PIETRO SCALIA, A.C.E. (Editor) has been honored twice with an Academy Award for Best Film Editing: for Oliver Stone’s controversial 1991 conspiracy theory drama JFK, on which Scalia shared the honor with co-editor Joe Hutshing and also took home a BAFTA and the American Cinema Editors’ (ACE) Eddie Award; and for his work on Ridley Scott’s acclaimed 2001 war drama Black Hawk Down, for which Scalia also received an ACE Eddie Award and a BAFTA nomination. In addition, Scalia received nominations for an Oscar and an ACE Eddie Award for Gus Van Sant’s Good Will Hunting, and an Oscar nomination, an ACE Eddie Award, and a BAFTA for Scott’s Oscar-winning film Gladiator. Scalia also edited Scott’s Robin Hood, Body of Lies, American Gangster, for which he received a BAFTA nomination, GI Jane, and Hannibal.
Scalia served as editor on actor-producer Leonardo DiCaprio’s acclaimed 2007 documentary The 11th Hour and on director Matthew Vaughn’s Kick-Ass.
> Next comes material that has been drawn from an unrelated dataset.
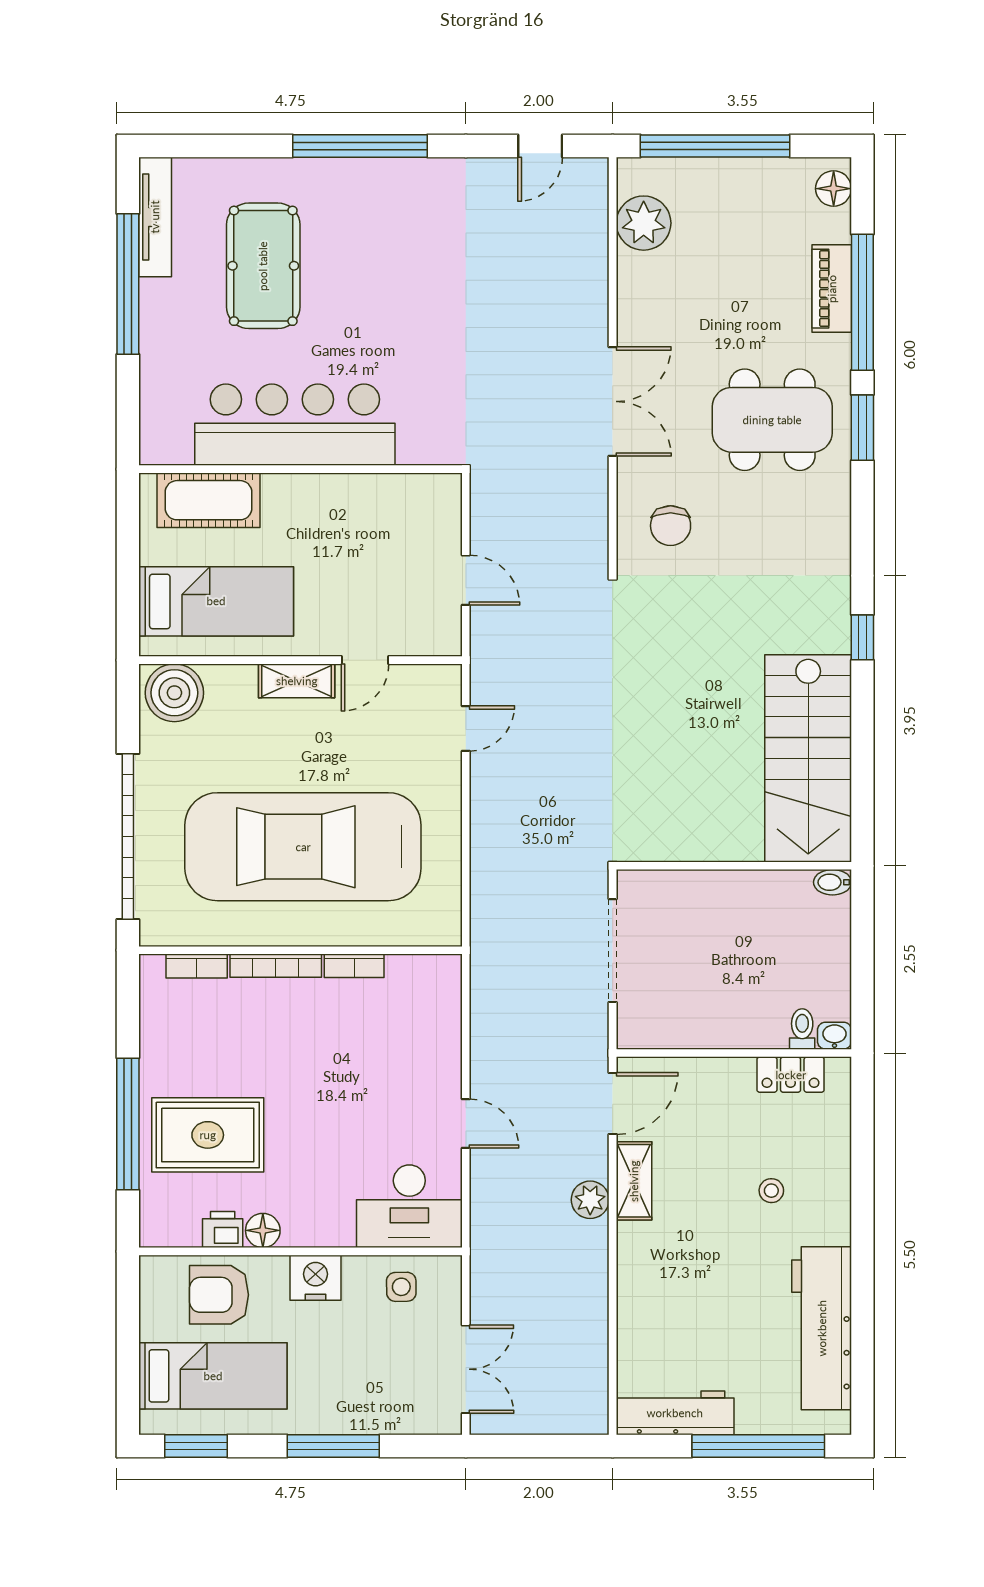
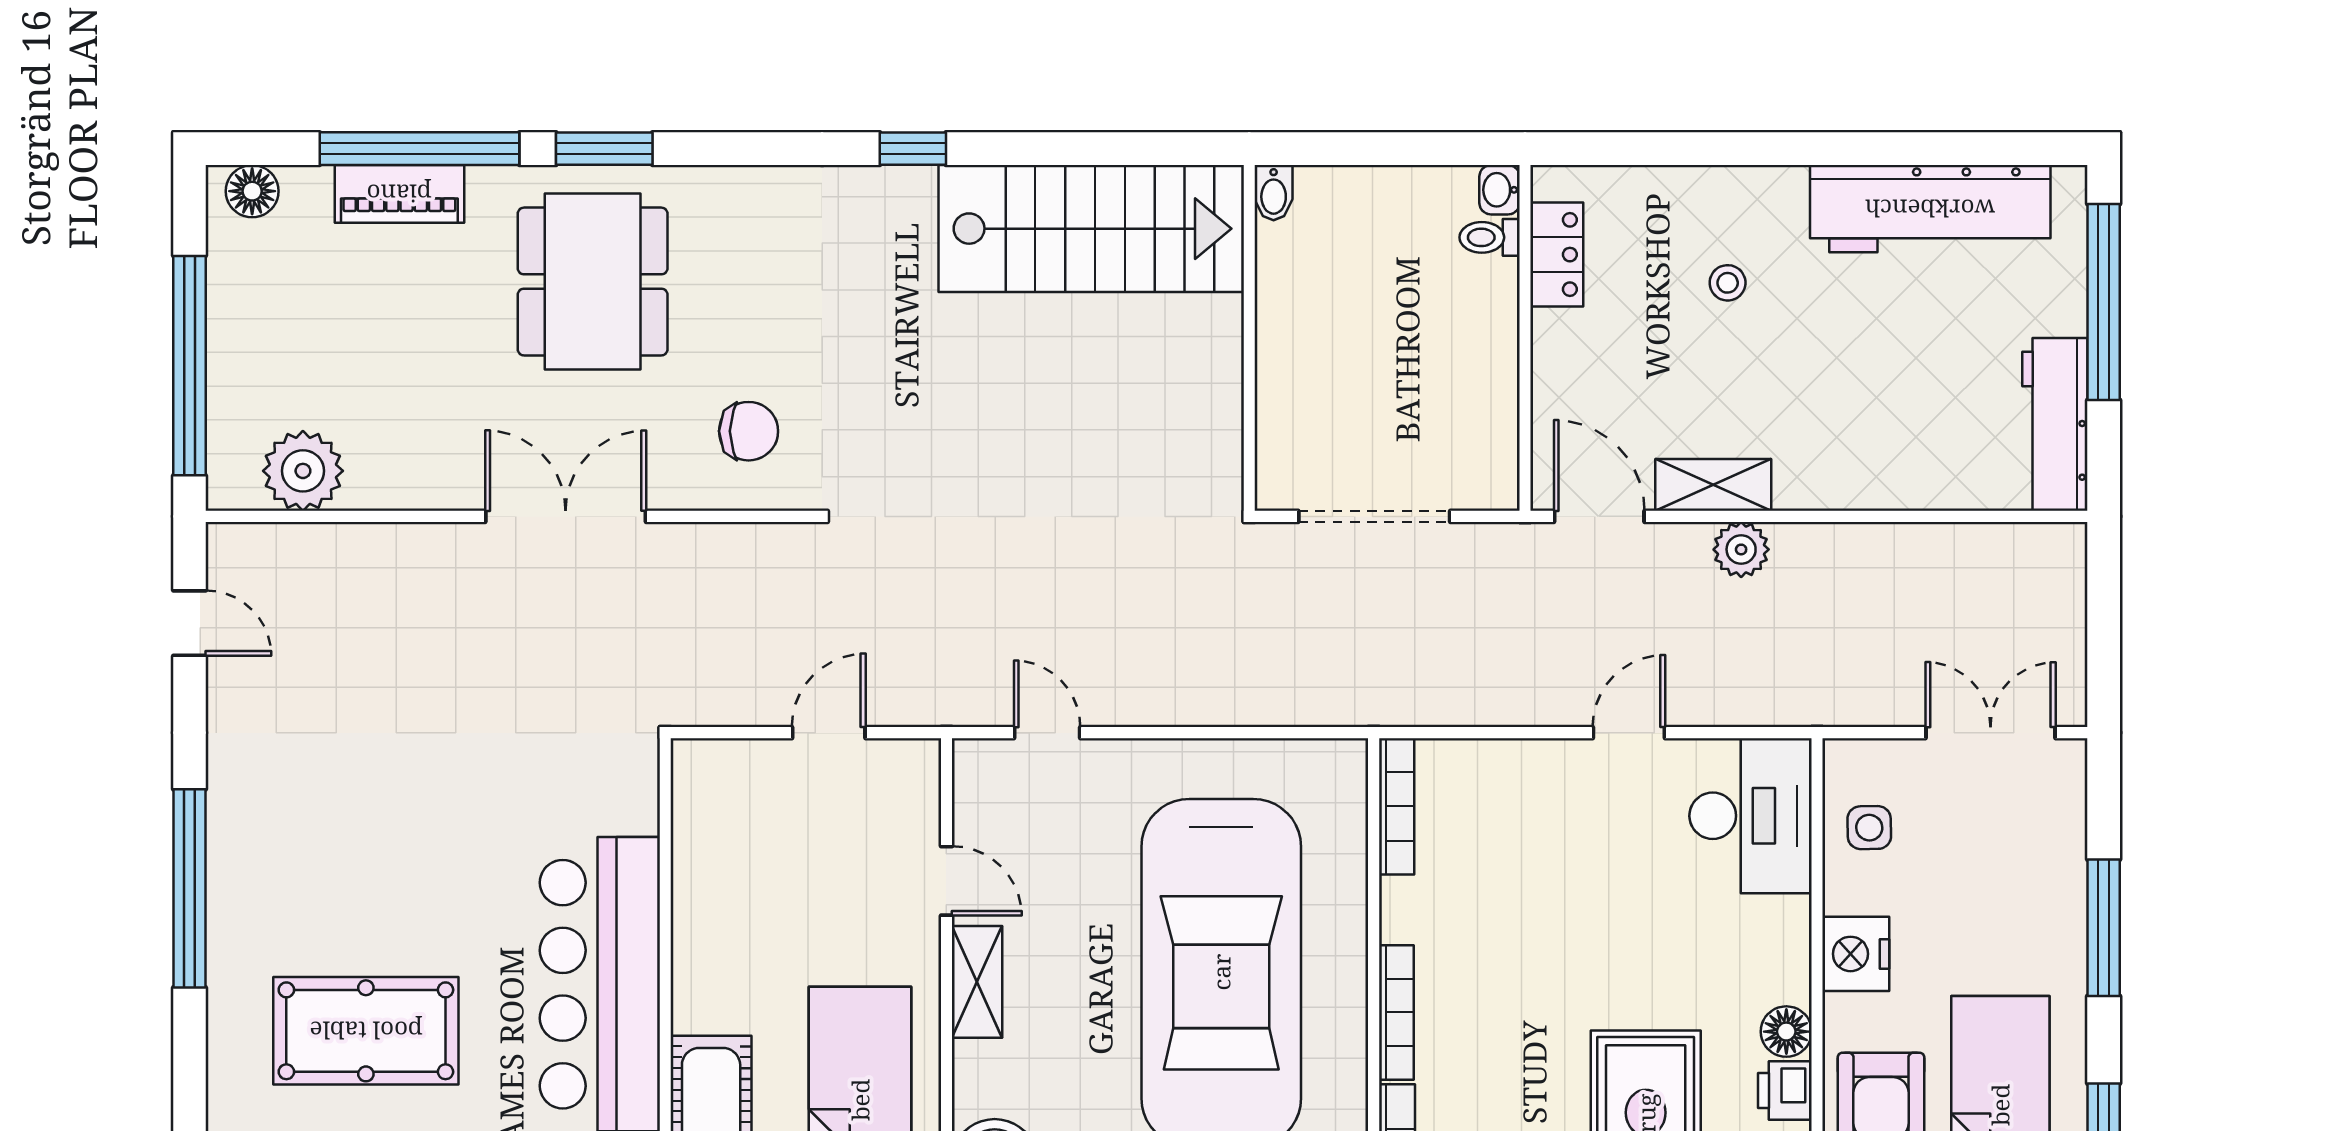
bookcase: (354, 966) -> (1397, 806), moved, width x1.56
Most recently, Scalia edited Marc Webb’s The Amazing Spider-Man.
Earlier, Scalia collaborated with Bernardo Bertolucci on Little Buddha and Stealing Beauty. He worked with Sam Raimi on The Quick and the Dead, with Rob Marshall on Memoirs of a Geisha, and with Larry Charles on Masked and Anonymous.
Scalia began his career by collaborating with Oliver Stone, as assistant editor on the filmmaker’s Wall Street and Talk Radio. He went on to serve as associate editor on Born on the Fourth of July, which won an Oscar for Best Film Editing, and as an additional editor on The Doors.
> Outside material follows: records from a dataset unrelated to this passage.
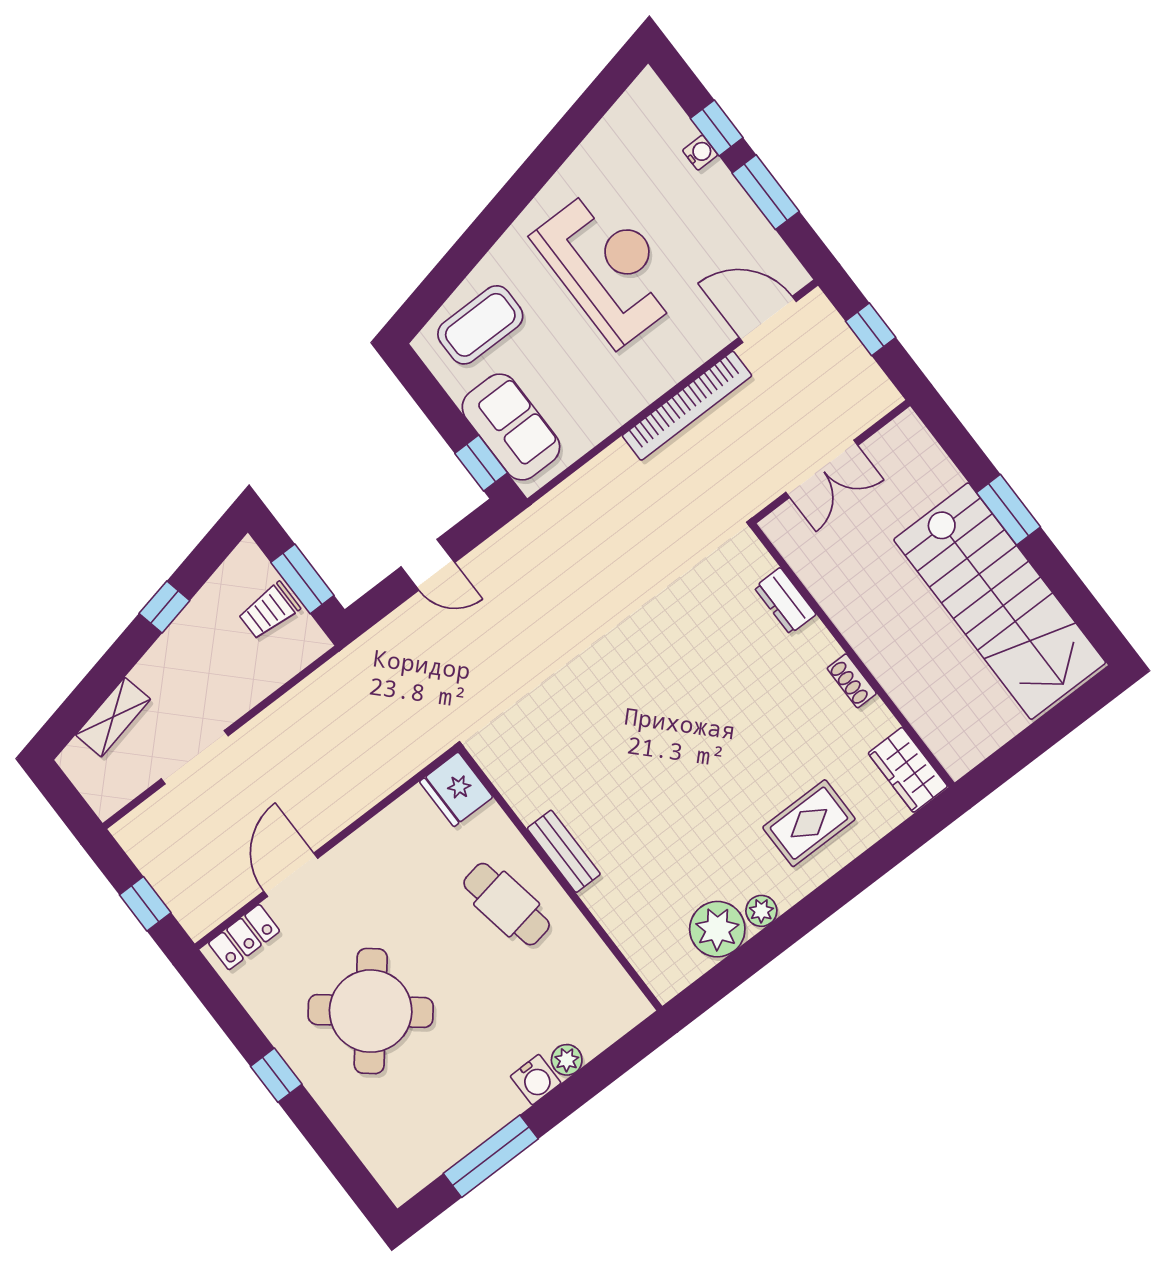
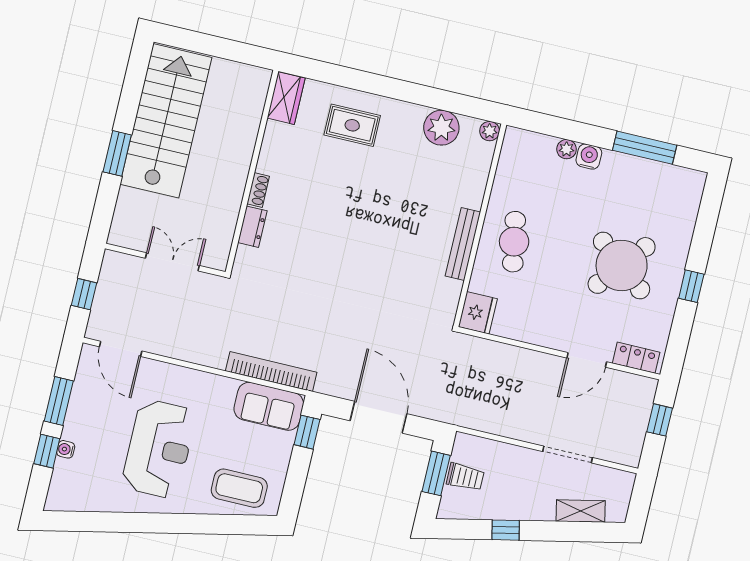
reception desk: (608, 266) -> (159, 449), turned 180
bookcase: (687, 406) -> (271, 372), moved
sofa: (511, 427) -> (269, 406), moved, turned -90
door: (428, 565) -> (379, 417), width x1.88
shoe rack: (852, 681) -> (258, 190), moved
bench: (564, 851) -> (463, 244), width x1.36
plant: (761, 911) -> (490, 131), moved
Born in Sicily, Scalia was raised in Switzerland. He came to the U.S. to attend college, earning his MFA in film and theater arts from UCLA in 1985.
MARC STREITENFELD (Composer) has written the music for five consecutive Ridley Scott films, which include Prometheus, Robin Hood, Body of Lies, the BAFTA-nominated score for American Gangster, and the director’s romantic comedy A Good Year. He also worked with Scott as music supervisor on Kingdom of Heaven and Matchstick Men, as music editor on Black Hawk Down and Hannibal, and as technical score advisor on the Oscar-nominated soundtrack to Gladiator.
Born in Munich, Germany, Streitenfeld relocated to Los Angeles at the age of 19. He first worked for composer Hans Zimmer as his assistant, then as a freelance music editor and music supervisor on numerous high-profile films.
JANTY YATES (Costume Designer) won the 2000 Academy Award and earned a BAFTA nomination for her costumes evoking ancient Rome in Ridley Scott’s Best Picture Oscar winner Gladiator. The film marked the first of seven feature film collaborations with the director, which also include Robin Hood, for which Yates received both Saturn and Satellite nominations for Best Costume Design, Body of Lies, American Gangster, Hannibal and Kingdom of Heaven, for which she received a Goya Award nomination for Best Costume Design.
Yates’ list of notable filmmaker collaborations also includes the Michael Winterbottom films Welcome to Sarajevo, Jude and With or Without You, Michael Mann’s Miami Vice, Jean-Jacques Annaud’s Enemy at the Gates, Christopher Monger’s The Englishman Who Went Up a Hill But Came Down a Mountain, Jon Amiel’s The Man Who Knew Too Little, Gillian Armstrong’s Charlotte Gray, and Irwin Winkler’s Cole Porter biographical drama De-Lovely, for which Yates’ designs of post-Depression elegance earned her a Costume Designers Guild Award nomination.
Yates began her career in the fashion world, and then segued to the film industry as a costume assistant on Jean-Jacques Annaud’s Quest for Fire. She subsequently worked on two Mike Newell films: the 1985 thriller Dance with a Stranger and the 1988 drama Soursweet. Yates served as wardrobe supervisor on Alan Parker’s acclaimed Irish music tale The Commitments, and then made her debut as a feature film costume designer with the 1993 British comedy drama Bad Behaviour.